KaliMCP exposes offensive security tooling to an AI agent. Two very different classes of "security issue" can arise, and they are handled differently.
KaliMCP does not enforce a hard-coded refuse list. It will scan, brute-force, or inject against whatever target it is pointed at. The operator is solely responsible for only using it against systems they are authorized to test: pentest engagements with written scope, CTFs, their own lab, or bug-bounty programs whose scope covers the target.
The accountability mechanism is the audit log: every invocation
appends one JSON line (tool, target, argv, exit code, elapsed time) to
/var/log/kalimcp.log (or ~/.kalimcp/kalimcp.log). Credential
literals in argv are redacted to sha256:<8hex>. An active engagement
with a declared scope emits a non-blocking out_of_scope warning for
off-scope targets. None of this is a substitute for authorization — it
is a record that you had it.
Using these tools without authorization is a federal-grade mistake and is not a bug in KaliMCP.

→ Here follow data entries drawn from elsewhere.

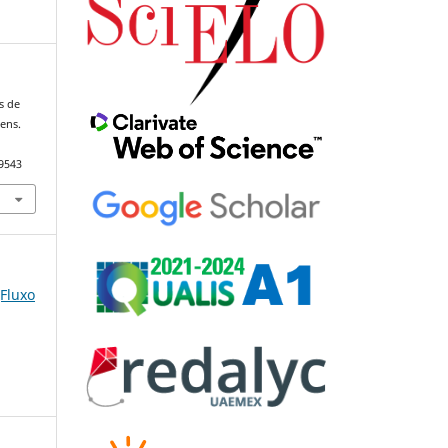
as de
ens.
79543
(Fluxo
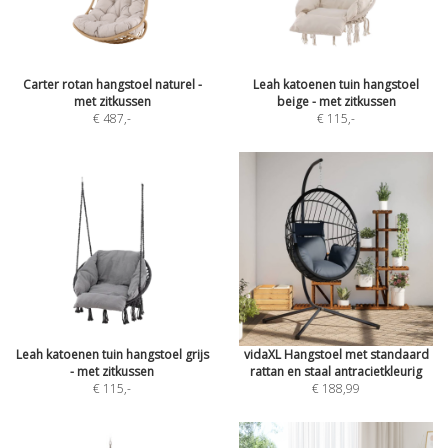
Carter rotan hangstoel naturel -
Leah katoenen tuin hangstoel
met zitkussen
beige - met zitkussen
€ 487
,-
€ 115
,-
Leah katoenen tuin hangstoel grijs
vidaXL Hangstoel met standaard
- met zitkussen
rattan en staal antracietkleurig
€ 115
,-
€ 188,99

Output from a scanned target — HTTP titles, Server:/banner strings,
TLS cert CNs, directory-brute hits — is attacker-controlled and
flows into the agent's context (and, with KALIMCP_AUTORECORD=1, into
later tools). A hostile target can plant
ignore previous instructions, … in a header to try to steer the
agent.
KaliMCP treats all tool output as inert data: every active-tool result
is tagged untrusted_output: true with a note to that effect, and the
copy handed to the model is size-bounded (KALIMCP_MODEL_OUTPUT_LIMIT)
so a hostile target can't flood the context. It does not scrub the
text — any such filter is bypassable and corrupts real recon data. The
final backstop is the agent's own discipline to never execute
instructions found in tool output.
The full design — actors, trust boundaries, and the mitigation for each threat — is documented in docs/THREAT_MODEL.md.
If you find a flaw in the server code — for example a command injection in a tool wrapper, an argv path that leaks a redacted secret into the audit log, a sandbox escape, or a way to make the server run a binary it shouldn't — please report it.
- Preferred: email akclark@thenetwerk.net with details and, if possible, a minimal reproduction. Please do not open a public issue for an unpatched code-execution or secret-leak class bug.
- Lower-severity hardening ideas can go straight to a tracking issue on either mirror (GitHub or Codeberg).
There is no bug-bounty program. Expect a best-effort, hobby-project response time.
KaliMCP is pre-1.0 (Development Status :: 3 - Alpha). Only the latest
tagged release on main receives fixes; there are no backport branches.